■ ASSIGNED TASK ■
Would you transcribe each entry exactly as it stands, omitting the pictures?
____
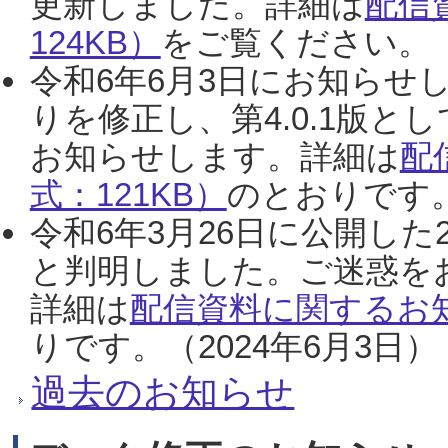
更新しました。詳細は
配信
124KB）
をご覧ください。（2
令和6年6月3日にお知らせし
りを修正し、第4.0.1版
お知らせします。詳細は
配
式：121KB）
のとおりです。
令和6年3月26日に公開した
と判明しました。ご迷惑を
詳細は
配信資料に関するお知
りです。（2024年6月3日）
過去のお知らせ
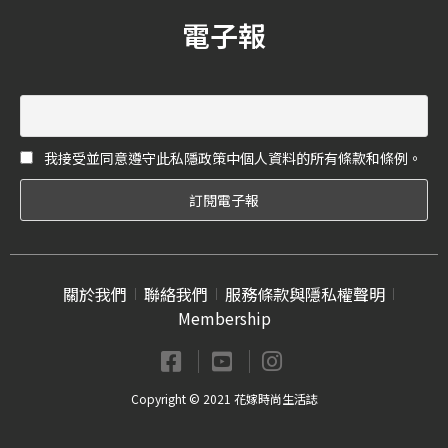
尿酸」，透過4重水活科技，
睛。Aerial系列以大自然為靈
電子報
建立立體的儲水海綿層，讓
感，呈現萬物生機的有機線
水分精準滲透每層肌膚，達
條，設計感摩登，搭配誕生
到外層補水內層鎖水，像海
於蕾絲布料風格柔和的
綿般讓肌底吸飽水分，由內
Lorelei系列，在宋芸樺的演
而外肌膚散發水潤光感！
繹下呈現出現代女性自信面
貌又不失溫柔的氣質。
我接受並同意遵守此私隱政策中個人資料的所有條款和條例。
關於我們
聯絡我們
服務條款與隱私權聲明
Membership
Copyright © 2021 花嫁時尚生活誌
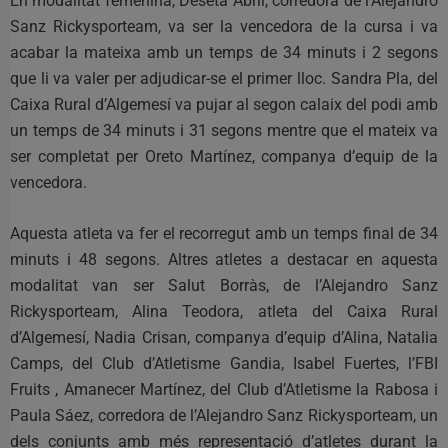
En modalitat femenina, Deseta Abril, corredora de l’Alejandro
Sanz Rickysporteam, va ser la vencedora de la cursa i va
acabar la mateixa amb un temps de 34 minuts i 2 segons
que li va valer per adjudicar-se el primer lloc. Sandra Pla, del
Caixa Rural d’Algemesí va pujar al segon calaix del podi amb
un temps de 34 minuts i 31 segons mentre que el mateix va
ser completat per Oreto Martínez, companya d’equip de la
vencedora.
Aquesta atleta va fer el recorregut amb un temps final de 34
minuts i 48 segons. Altres atletes a destacar en aquesta
modalitat van ser Salut Borràs, de l’Alejandro Sanz
Rickysporteam, Alina Teodora, atleta del Caixa Rural
d’Algemesí, Nadia Crisan, companya d’equip d’Alina, Natalia
Camps, del Club d’Atletisme Gandia, Isabel Fuertes, l’FBI
Fruits , Amanecer Martínez, del Club d’Atletisme la Rabosa i
Paula Sáez, corredora de l’Alejandro Sanz Rickysporteam, un
dels conjunts amb més representació d’atletes durant la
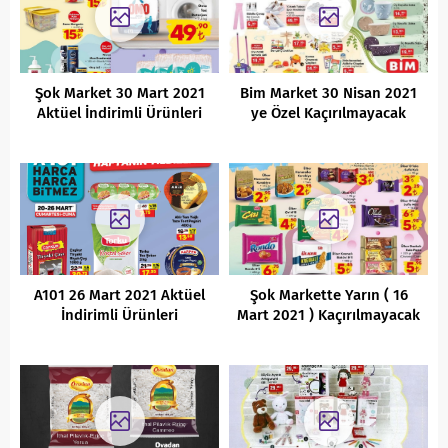
Şok Market 30 Mart 2021
Bim Market 30 Nisan 2021
Aktüel İndirimli Ürünleri
ye Özel Kaçırılmayacak
Fırsatlar
A101 26 Mart 2021 Aktüel
Şok Markette Yarın ( 16
İndirimli Ürünleri
Mart 2021 ) Kaçırılmayacak
Aktüel İndirimleri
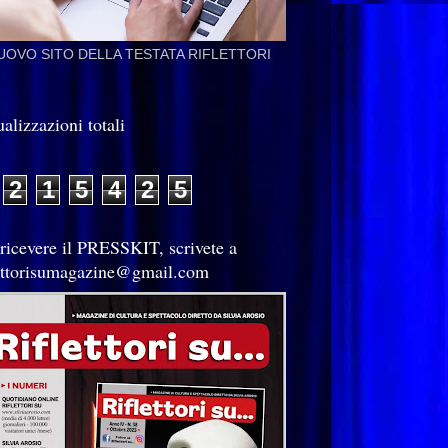
NUOVO SITO DELLA TESTATA RIFLETTORI
alizzazioni totali
2
1
5
4
2
5
 ricevere il PRESSKIT, scrivete a
lettorisumagazine@gmail.com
____
■ EXERCISE RESULT ■
更新しました。詳細は
配信
124KB）
をご覧ください。（2
令和6年6月3日にお知らせし
りを修正し、第4.0.1版
お知らせします。詳細は
配
式：121KB）
のとおりです。
令和6年3月26日に公開した
と判明しました。ご迷惑を
詳細は
配信資料に関するお知
りです。（2024年6月3日）
過去のお知らせ
尿酸」，透過4重水活科技，
睛。Aerial系列以大自然為靈
電子報
建立立體的儲水海綿層，讓
感，呈現萬物生機的有機線
水分精準滲透每層肌膚，達
條，設計感摩登，搭配誕生
到外層補水內層鎖水，像海
於蕾絲布料風格柔和的
綿般讓肌底吸飽水分，由內
Lorelei系列，在宋芸樺的演
而外肌膚散發水潤光感！
繹下呈現出現代女性自信面
貌又不失溫柔的氣質。
我接受並同意遵守此私隱政策中個人資料的所有條款和條例。
關於我們
聯絡我們
服務條款與隱私權聲明
Membership
Copyright © 2021 花嫁時尚生活誌
En modalitat femenina, Deseta Abril, corredora de l’Alejandro
Sanz Rickysporteam, va ser la vencedora de la cursa i va
acabar la mateixa amb un temps de 34 minuts i 2 segons
que li va valer per adjudicar-se el primer lloc. Sandra Pla, del
Caixa Rural d’Algemesí va pujar al segon calaix del podi amb
un temps de 34 minuts i 31 segons mentre que el mateix va
ser completat per Oreto Martínez, companya d’equip de la
vencedora.
Aquesta atleta va fer el recorregut amb un temps final de 34
minuts i 48 segons. Altres atletes a destacar en aquesta
modalitat van ser Salut Borràs, de l’Alejandro Sanz
Rickysporteam, Alina Teodora, atleta del Caixa Rural
d’Algemesí, Nadia Crisan, companya d’equip d’Alina, Natalia
Camps, del Club d’Atletisme Gandia, Isabel Fuertes, l’FBI
Fruits , Amanecer Martínez, del Club d’Atletisme la Rabosa i
Paula Sáez, corredora de l’Alejandro Sanz Rickysporteam, un
dels conjunts amb més representació d’atletes durant la
Şok Market 30 Mart 2021
Bim Market 30 Nisan 2021
Aktüel İndirimli Ürünleri
ye Özel Kaçırılmayacak
Fırsatlar
A101 26 Mart 2021 Aktüel
Şok Markette Yarın ( 16
İndirimli Ürünleri
Mart 2021 ) Kaçırılmayacak
Aktüel İndirimleri
NUOVO SITO DELLA TESTATA RIFLETTORI
alizzazioni totali
2
1
5
4
2
5
 ricevere il PRESSKIT, scrivete a
lettorisumagazine@gmail.com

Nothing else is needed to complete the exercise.